The employee, a kitchen worker, began working for the community services business on a 10 week ‘work for the dole’ program before being offered casual employment in April 2016. On 4 July 2016, the employee was offered and accepted a permanent part-time role. Following an incident on 11 November 2016 and “in addition to previous conduct” issues namely an incident occurring on 27 July 2016, the Chief Operating Officer (COO) dismissed the employee.
During the Commission hearing different accounts of the incidents were presented. The employee claimed she lodged a complaint with HR as a result of the 27 July 2016 incident which resulted in a meeting being held on 16 August between the employee, her supervisors and HR. The intention of the meeting was disputed. The employer argued the meeting was a performance review conducted as part of her probationary period and as a result she “understood what was being put to her” and “agreed to change her behaviour”. However the employee believed the meeting was to address the complaint she lodged and to ‘re-set the relationship’ between herself and her supervisor. When considering the meeting the Commissioner noted “I am not convinced that the meeting of 16 August 2016 between [the parties] properly closed off [the employee’s] grievances. It is certainly surprising that what apparently started as an investigation into complaints ….resulted in a warning to her the next day.”

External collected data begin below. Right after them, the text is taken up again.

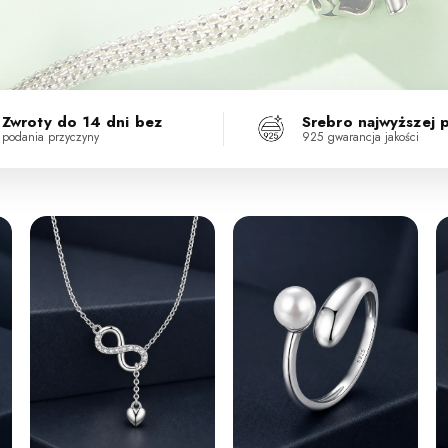
Zwroty do 14 dni bez
Srebro najwyższej 
podania przyczyny
925 gwarancja jakości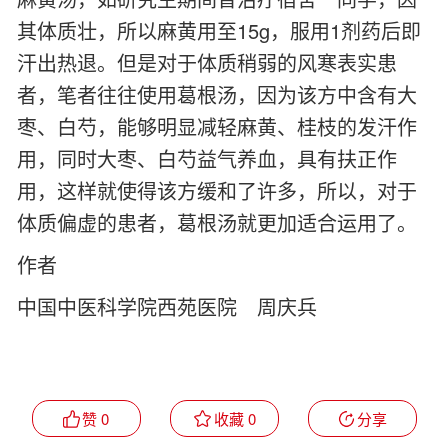
其体质壮，所以麻黄用至15g，服用1剂药后即
汗出热退。但是对于体质稍弱的风寒表实患
者，笔者往往使用葛根汤，因为该方中含有大
枣、白芍，能够明显减轻麻黄、桂枝的发汗作
用，同时大枣、白芍益气养血，具有扶正作
用，这样就使得该方缓和了许多，所以，对于
体质偏虚的患者，葛根汤就更加适合运用了。
作者
中国中医科学院西苑医院 周庆兵
赞 0
收藏 0
分享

On 11 November 2016, a second incident occurred between the employee and her supervisor. Another supervisor intervened and reported hearing raised voices. After hearing the report and speaking internally, on 28 November 2017 the COO told the employee to gather her belongings and attend a meeting. In that meeting the employee was told her employment was terminated.
Having considered the evidence the Commissioner stated “Whilst I am satisfied the incidents of 27 July 2016 and 11 November 2016 did occur there is nothing to suggest [the employer] provided a valid reason for dismissal.” The Commissioner also considered the supervisors contributed to the escalation of the issues and as such “blame should not be laid at the feet of the employee”.
Whilst the Commissioner was aware the COO was acting under the misapprehension the employee did not have access to the unfair dismissal jurisdiction on the basis the employee’s previous casual engagement would not count towards the required period of service, it was noted “procedural fairness is not something that comes with length of service. Any employee is entitled to know the standards against which they are being measured, how they might be failing to meet these standards and generally….given an opportunity to improve to the level required prior to a decision being taken”
Based on the evidence presented by both parties, the Commissioner found “no valid reason for the dismissal”, and even if there had been, the “lack of procedural fairness would… find her dismissal to be harsh”. Reinstatement was deemed to be inappropriate, and compensation is yet to be determined.